Bush, Blacks and Iraq
War May Make It Tough for the President to Make Inroads With Minority Voters
By Terry M. Neal
washingtonpost.com Staff Writer
Thursday, May 20, 2004; 10:09 AM
President Bush's campaign advisers sat down and crunched some numbers after the 2000 election and hypothesized that, because of the growth of minority populations, if whites and non-whites voted in the same proportions they did in the 2000 election, Democrats would win the White House by about three million votes in 2004.
This meant that if the president planned on serving two terms, he needed to get serious about broadening the Republican base —something he largely failed to do in 2000. While there was some improvement among Hispanic voters, Bush did worse among black voters than Bob Dole had done in 1996.

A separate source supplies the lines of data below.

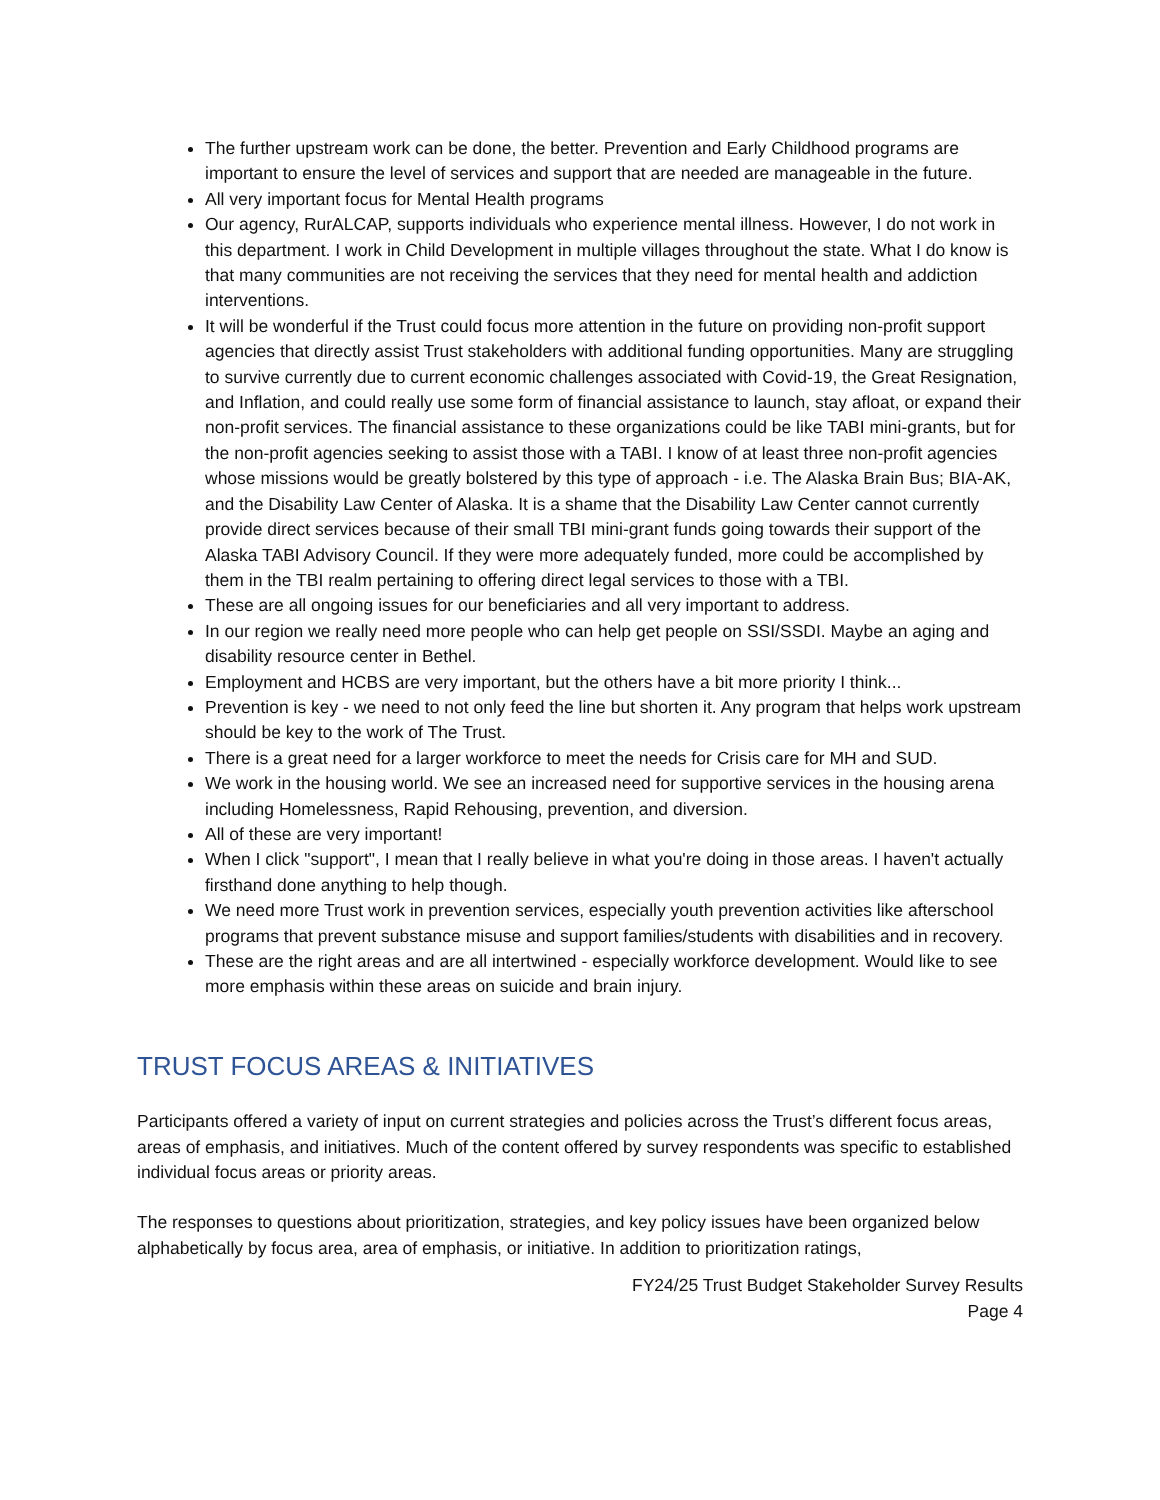The further upstream work can be done, the better. Prevention and Early Childhood programs are important to ensure the level of services and support that are needed are manageable in the future.
All very important focus for Mental Health programs
Our agency, RurALCAP, supports individuals who experience mental illness. However, I do not work in this department. I work in Child Development in multiple villages throughout the state. What I do know is that many communities are not receiving the services that they need for mental health and addiction interventions.
It will be wonderful if the Trust could focus more attention in the future on providing non-profit support agencies that directly assist Trust stakeholders with additional funding opportunities. Many are struggling to survive currently due to current economic challenges associated with Covid-19, the Great Resignation, and Inflation, and could really use some form of financial assistance to launch, stay afloat, or expand their non-profit services. The financial assistance to these organizations could be like TABI mini-grants, but for the non-profit agencies seeking to assist those with a TABI. I know of at least three non-profit agencies whose missions would be greatly bolstered by this type of approach - i.e. The Alaska Brain Bus; BIA-AK, and the Disability Law Center of Alaska. It is a shame that the Disability Law Center cannot currently provide direct services because of their small TBI mini-grant funds going towards their support of the Alaska TABI Advisory Council. If they were more adequately funded, more could be accomplished by them in the TBI realm pertaining to offering direct legal services to those with a TBI.
These are all ongoing issues for our beneficiaries and all very important to address.
In our region we really need more people who can help get people on SSI/SSDI. Maybe an aging and disability resource center in Bethel.
Employment and HCBS are very important, but the others have a bit more priority I think...
Prevention is key - we need to not only feed the line but shorten it. Any program that helps work upstream should be key to the work of The Trust.
There is a great need for a larger workforce to meet the needs for Crisis care for MH and SUD.
We work in the housing world. We see an increased need for supportive services in the housing arena including Homelessness, Rapid Rehousing, prevention, and diversion.
All of these are very important!
When I click "support", I mean that I really believe in what you're doing in those areas. I haven't actually firsthand done anything to help though.
We need more Trust work in prevention services, especially youth prevention activities like afterschool programs that prevent substance misuse and support families/students with disabilities and in recovery.
These are the right areas and are all intertwined - especially workforce development. Would like to see more emphasis within these areas on suicide and brain injury.
TRUST FOCUS AREAS & INITIATIVES
Participants offered a variety of input on current strategies and policies across the Trust’s different focus areas, areas of emphasis, and initiatives. Much of the content offered by survey respondents was specific to established individual focus areas or priority areas.
The responses to questions about prioritization, strategies, and key policy issues have been organized below alphabetically by focus area, area of emphasis, or initiative. In addition to prioritization ratings,
FY24/25 Trust Budget Stakeholder Survey Results
Page 4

But with less than six months until Election Day, it appears that Bush's handling of the war in Iraq has reinforced among black voters some of the worst impressions of the Republican Party.
White Republicans frequently ask me why more blacks don't vote Republican. I have witnessed Fox News's Sean Hannity more than once berating an African American official on this subject, as if it were more of an accusation than a question.
Many black voters are culturally conservative, with strongly held Christian values that put them in line with the Republican Party, especially on issues such as same-sex marriage, school vouchers and partial privatization of Social Security. Yet on a host of other issues—from social justice to affirmative action to economic policy—black voters tend to go the other way. And Iraq is the latest example of a public policy on which many black voters simply find themselves on the polar opposite side from the GOP.
This week, Cornell Belcher, a black pollster based in Washington, D.C., who works for several progressive organizations, shared some startling numbers with me. He has been doing monthly polling in six key battleground states -- Ohio, Pennsylvania, Missouri, Florida, Michigan and Nevada. Even as white voters nationwide have been moving toward negative feelings about the war, black voters have taken those feelings and supersized them.
Seventy-three percent of African Americans in those states disagree that the war in Iraq is worth the U.S. casualties there because the country is safer.
Sixty-three percent agree that America should cut its losses and pull out of Iraq right now.
And here's the real kicker. On the question of whether Bush intentionally misled the country, 77 percent agree at least somewhat.
Belcher doesn't have similar numbers for whites to compare, but all of those numbers are significantly worse for Bush than those found in recent national polls of both whites and blacks.
In the latest nationwide Washington Post/ABC News poll, for example, respondents were split 49-47 (a virtual tie, considering the margin of error) on the question of "considering the costs to the United States versus the benefits to the United States, do you think the war with Iraq was worth fighting, or not?"
"Whites are beginning to move from being split on the war to opposing the war," Belcher said. "African Americans are soundly against the war and have been for some time."
With African Americans being such historically loyal Democratic voters, it may not be obvious why blacks would be a strategic focus for Bush. But with such a closely divided nation, swinging just a few votes could help. Some Republicans have demonstrated an ability to attract black votes with the right message. Even former senator Strom Thurmond of South Carolina, who died last year, carried more than 20 percent of the black vote in some of his recent elections—and he was a former segregationist.
Rep. Elijah E. Cummings (D-Md.), chairman of the Congressional Black Caucus, said Iraq stands out because it is the nexus for a confluence of issues that include the economy, tax cuts, health care and education.
As the justifications for going to Iraq have evaporated, it has only served to underscore the deteriorating conditions in communities such as inner-city Baltimore, which Cummings represents. Cummings said that people in his district are asking why the nation is spending $200 billion on Iraq -- given the lack of weapons of mass destruction and proof that it was an imminent threat -- when the need to improve schools, access to health care and the crumbling infrastructure is so great.